YOUR ASSIGNMENT: Find every line containing the word "GmbH" in the records below; report only how many there are.
___ DATASET ___
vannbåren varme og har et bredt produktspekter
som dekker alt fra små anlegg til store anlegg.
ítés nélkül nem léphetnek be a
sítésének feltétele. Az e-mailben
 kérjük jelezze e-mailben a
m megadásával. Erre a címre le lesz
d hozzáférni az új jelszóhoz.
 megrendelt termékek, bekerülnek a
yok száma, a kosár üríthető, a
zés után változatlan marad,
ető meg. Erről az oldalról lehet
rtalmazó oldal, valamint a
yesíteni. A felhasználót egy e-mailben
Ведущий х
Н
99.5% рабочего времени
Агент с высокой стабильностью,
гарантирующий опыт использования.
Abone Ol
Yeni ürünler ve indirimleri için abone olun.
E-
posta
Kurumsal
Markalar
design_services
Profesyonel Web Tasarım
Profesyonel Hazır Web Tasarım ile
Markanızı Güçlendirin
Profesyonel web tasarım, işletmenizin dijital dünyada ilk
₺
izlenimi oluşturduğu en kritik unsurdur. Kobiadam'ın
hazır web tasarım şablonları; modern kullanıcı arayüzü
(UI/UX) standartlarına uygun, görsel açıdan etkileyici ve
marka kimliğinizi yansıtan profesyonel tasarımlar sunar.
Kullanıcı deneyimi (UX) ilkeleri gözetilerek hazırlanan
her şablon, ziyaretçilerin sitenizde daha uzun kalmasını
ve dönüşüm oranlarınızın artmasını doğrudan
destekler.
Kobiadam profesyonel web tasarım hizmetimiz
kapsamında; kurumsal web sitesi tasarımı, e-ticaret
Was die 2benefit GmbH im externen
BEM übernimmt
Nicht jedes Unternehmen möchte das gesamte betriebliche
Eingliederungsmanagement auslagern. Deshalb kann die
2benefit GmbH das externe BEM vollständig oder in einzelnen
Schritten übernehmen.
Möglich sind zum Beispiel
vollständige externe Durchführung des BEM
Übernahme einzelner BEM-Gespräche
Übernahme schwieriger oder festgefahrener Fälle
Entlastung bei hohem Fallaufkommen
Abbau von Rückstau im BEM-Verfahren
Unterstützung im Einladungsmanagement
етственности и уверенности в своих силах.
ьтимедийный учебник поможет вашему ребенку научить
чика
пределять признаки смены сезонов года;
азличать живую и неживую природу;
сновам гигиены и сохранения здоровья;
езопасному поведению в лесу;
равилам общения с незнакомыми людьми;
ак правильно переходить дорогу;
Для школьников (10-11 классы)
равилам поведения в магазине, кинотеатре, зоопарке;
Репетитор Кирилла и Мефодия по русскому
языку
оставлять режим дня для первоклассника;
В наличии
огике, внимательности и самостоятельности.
___
TASK RESULT: 2